WORK TO BE COMPLETED » The lines to copy from the listing below are those that contain the string "pixels".
- - - - -
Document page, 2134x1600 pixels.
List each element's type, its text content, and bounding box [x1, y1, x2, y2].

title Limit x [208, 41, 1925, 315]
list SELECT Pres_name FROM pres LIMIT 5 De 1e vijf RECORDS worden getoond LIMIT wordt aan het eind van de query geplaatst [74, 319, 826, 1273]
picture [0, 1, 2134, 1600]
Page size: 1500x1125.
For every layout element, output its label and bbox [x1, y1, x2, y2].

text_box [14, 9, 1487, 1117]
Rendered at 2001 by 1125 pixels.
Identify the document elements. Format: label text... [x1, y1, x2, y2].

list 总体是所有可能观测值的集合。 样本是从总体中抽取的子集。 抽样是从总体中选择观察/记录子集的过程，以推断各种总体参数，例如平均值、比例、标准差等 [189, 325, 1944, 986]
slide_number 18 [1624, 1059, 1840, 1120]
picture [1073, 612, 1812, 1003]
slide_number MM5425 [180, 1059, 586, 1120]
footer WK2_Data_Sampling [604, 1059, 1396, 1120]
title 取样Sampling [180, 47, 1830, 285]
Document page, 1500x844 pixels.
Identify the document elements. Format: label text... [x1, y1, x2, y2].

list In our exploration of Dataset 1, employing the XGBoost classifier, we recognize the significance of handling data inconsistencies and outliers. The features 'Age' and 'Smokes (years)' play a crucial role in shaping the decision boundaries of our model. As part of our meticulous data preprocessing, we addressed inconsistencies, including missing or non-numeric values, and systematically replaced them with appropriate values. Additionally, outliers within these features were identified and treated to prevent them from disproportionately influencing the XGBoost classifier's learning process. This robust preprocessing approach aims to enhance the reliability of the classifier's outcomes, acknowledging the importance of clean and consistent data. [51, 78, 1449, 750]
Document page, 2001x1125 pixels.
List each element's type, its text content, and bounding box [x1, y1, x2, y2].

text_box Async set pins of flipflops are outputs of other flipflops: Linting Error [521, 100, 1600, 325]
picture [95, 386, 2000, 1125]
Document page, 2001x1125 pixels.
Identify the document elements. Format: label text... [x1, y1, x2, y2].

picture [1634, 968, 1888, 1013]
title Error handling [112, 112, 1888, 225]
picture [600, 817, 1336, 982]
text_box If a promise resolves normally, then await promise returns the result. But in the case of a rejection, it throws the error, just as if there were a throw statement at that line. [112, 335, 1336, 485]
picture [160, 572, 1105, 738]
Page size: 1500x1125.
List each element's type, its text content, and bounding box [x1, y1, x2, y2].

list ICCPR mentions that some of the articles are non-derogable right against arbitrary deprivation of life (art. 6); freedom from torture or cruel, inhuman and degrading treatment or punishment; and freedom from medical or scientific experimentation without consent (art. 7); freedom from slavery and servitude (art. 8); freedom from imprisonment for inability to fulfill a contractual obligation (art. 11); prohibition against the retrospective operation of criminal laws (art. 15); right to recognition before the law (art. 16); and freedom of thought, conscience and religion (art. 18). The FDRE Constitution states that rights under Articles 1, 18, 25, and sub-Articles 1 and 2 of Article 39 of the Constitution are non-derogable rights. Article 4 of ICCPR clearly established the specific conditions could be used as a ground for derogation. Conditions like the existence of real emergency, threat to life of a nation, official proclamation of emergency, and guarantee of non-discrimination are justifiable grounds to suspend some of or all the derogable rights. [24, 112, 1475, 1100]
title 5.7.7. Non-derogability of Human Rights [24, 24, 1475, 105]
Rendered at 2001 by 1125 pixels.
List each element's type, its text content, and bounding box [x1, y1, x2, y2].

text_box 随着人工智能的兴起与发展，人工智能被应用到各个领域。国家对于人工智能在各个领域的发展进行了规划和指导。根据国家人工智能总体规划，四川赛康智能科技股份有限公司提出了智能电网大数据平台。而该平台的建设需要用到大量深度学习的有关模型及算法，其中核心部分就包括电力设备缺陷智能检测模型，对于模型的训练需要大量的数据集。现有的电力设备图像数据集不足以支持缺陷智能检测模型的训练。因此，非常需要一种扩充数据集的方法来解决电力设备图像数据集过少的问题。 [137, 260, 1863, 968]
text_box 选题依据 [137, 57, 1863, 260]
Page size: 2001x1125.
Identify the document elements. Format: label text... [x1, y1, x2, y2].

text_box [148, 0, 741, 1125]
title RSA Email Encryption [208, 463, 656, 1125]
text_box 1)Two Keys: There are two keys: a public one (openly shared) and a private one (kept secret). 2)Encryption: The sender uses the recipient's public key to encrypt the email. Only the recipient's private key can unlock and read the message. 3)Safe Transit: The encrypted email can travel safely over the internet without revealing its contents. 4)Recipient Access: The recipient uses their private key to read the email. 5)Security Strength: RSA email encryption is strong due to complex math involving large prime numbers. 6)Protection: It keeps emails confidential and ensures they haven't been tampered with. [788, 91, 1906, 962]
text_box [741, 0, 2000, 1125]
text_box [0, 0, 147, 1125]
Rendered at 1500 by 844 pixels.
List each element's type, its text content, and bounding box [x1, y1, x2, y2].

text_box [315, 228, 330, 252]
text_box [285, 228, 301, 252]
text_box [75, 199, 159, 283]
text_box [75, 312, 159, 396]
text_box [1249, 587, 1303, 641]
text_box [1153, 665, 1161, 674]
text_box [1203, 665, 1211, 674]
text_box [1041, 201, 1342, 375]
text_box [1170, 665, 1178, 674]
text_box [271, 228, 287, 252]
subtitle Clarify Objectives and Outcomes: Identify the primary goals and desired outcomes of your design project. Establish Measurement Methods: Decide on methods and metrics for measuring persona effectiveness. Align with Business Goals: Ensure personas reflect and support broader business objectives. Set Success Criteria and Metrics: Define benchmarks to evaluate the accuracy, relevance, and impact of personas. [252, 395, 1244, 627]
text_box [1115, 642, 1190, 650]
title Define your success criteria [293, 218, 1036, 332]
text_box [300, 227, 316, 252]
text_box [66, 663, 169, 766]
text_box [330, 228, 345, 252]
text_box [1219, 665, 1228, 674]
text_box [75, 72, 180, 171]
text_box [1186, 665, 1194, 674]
- - - - -
ANSWER FOR THIS EXERCISE »
Document page, 2134x1600 pixels.
Rendered at 2001 by 1125 pixels.
Document page, 1500x844 pixels.
Document page, 2001x1125 pixels.
Document page, 2001x1125 pixels.
Rendered at 2001 by 1125 pixels.
Rendered at 1500 by 844 pixels.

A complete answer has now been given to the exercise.